WHAT IS REQUIRED:
Search the entries for the word "center". Copy every line where it turns up.

INPUT DATA:

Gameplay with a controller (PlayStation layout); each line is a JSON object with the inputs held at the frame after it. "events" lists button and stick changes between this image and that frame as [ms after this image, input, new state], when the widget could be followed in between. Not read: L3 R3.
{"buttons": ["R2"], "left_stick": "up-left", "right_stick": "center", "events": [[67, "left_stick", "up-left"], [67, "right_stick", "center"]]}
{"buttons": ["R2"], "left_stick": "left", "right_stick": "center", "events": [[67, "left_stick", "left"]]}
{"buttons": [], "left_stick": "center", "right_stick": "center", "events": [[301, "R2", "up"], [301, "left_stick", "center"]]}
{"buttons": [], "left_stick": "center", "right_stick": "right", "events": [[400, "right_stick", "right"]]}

EXERCISE RESULT:
{"buttons": ["R2"], "left_stick": "up-left", "right_stick": "center", "events": [[67, "left_stick", "up-left"], [67, "right_stick", "center"]]}
{"buttons": ["R2"], "left_stick": "left", "right_stick": "center", "events": [[67, "left_stick", "left"]]}
{"buttons": [], "left_stick": "center", "right_stick": "center", "events": [[301, "R2", "up"], [301, "left_stick", "center"]]}
{"buttons": [], "left_stick": "center", "right_stick": "right", "events": [[400, "right_stick", "right"]]}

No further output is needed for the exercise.